Without the images, repeat every line of the listing exactly.
[[ Information shown open ]]
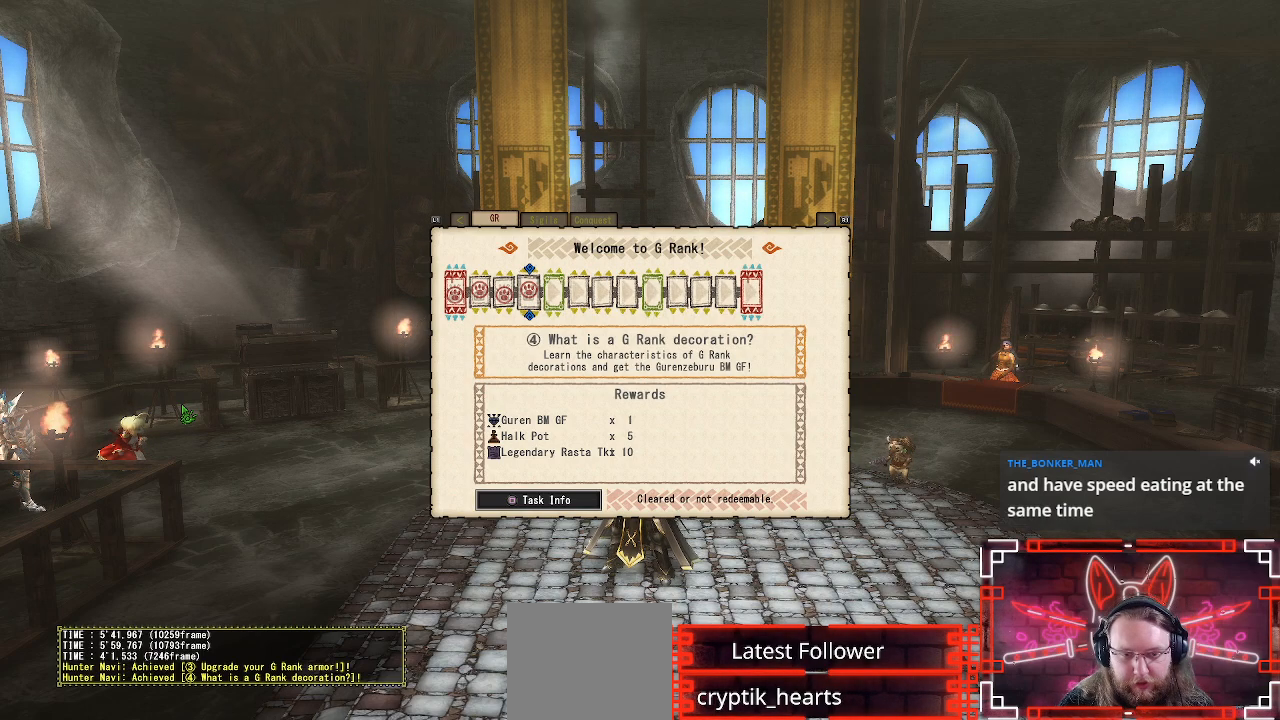
Gameplay with a controller (Xbox layout); each line is a JSON object with the inputs held at the frame after it. "events" lists button and stick changes between this image and that frame as [ms after this image, input, new state], when the widget could be followed in between.
{"buttons": [], "left_stick": "center", "right_stick": "center", "events": [[333, "DPAD_RIGHT", "down"], [467, "DPAD_RIGHT", "up"]]}
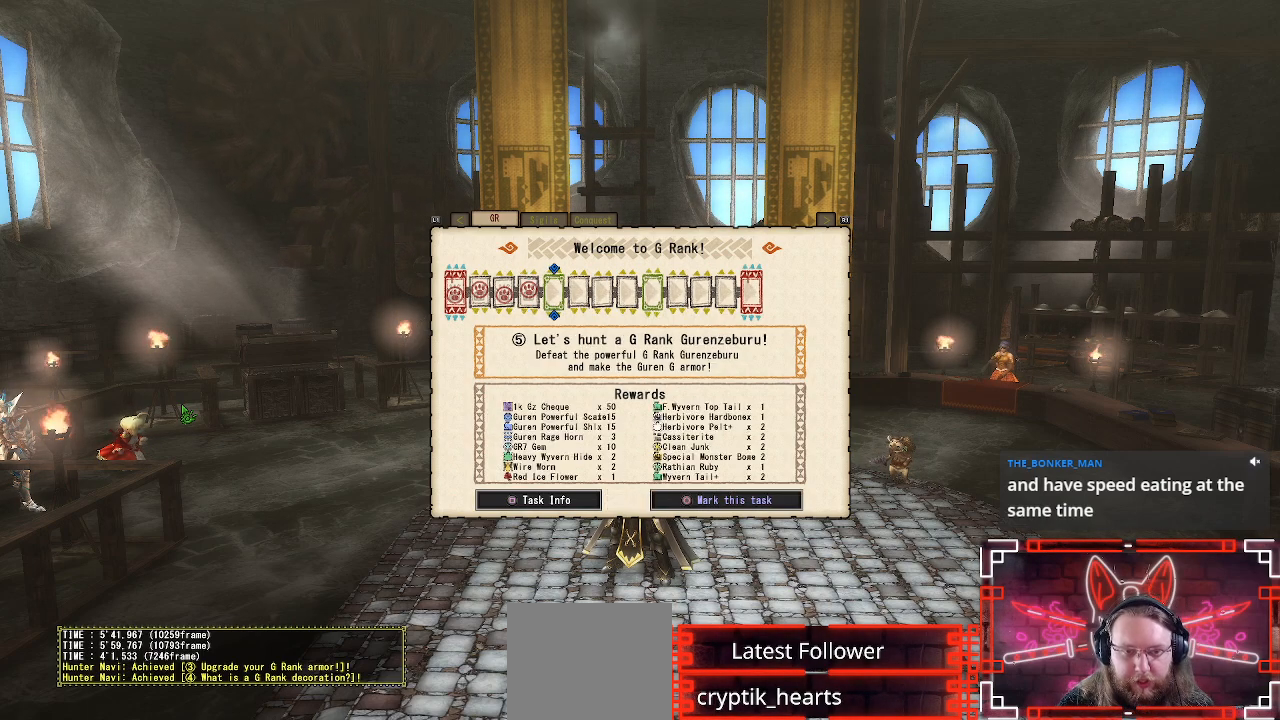
{"buttons": [], "left_stick": "center", "right_stick": "center", "events": []}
[[ Information shown closed ]]
Your solution:
Gameplay with a controller (Xbox layout); each line is a JSON object with the inputs held at the frame after it. "events" lists button and stick changes between this image and that frame as [ms after this image, input, new state], when the widget could be followed in between.
{"buttons": [], "left_stick": "center", "right_stick": "center", "events": [[333, "DPAD_RIGHT", "down"], [467, "DPAD_RIGHT", "up"]]}
{"buttons": [], "left_stick": "center", "right_stick": "center", "events": []}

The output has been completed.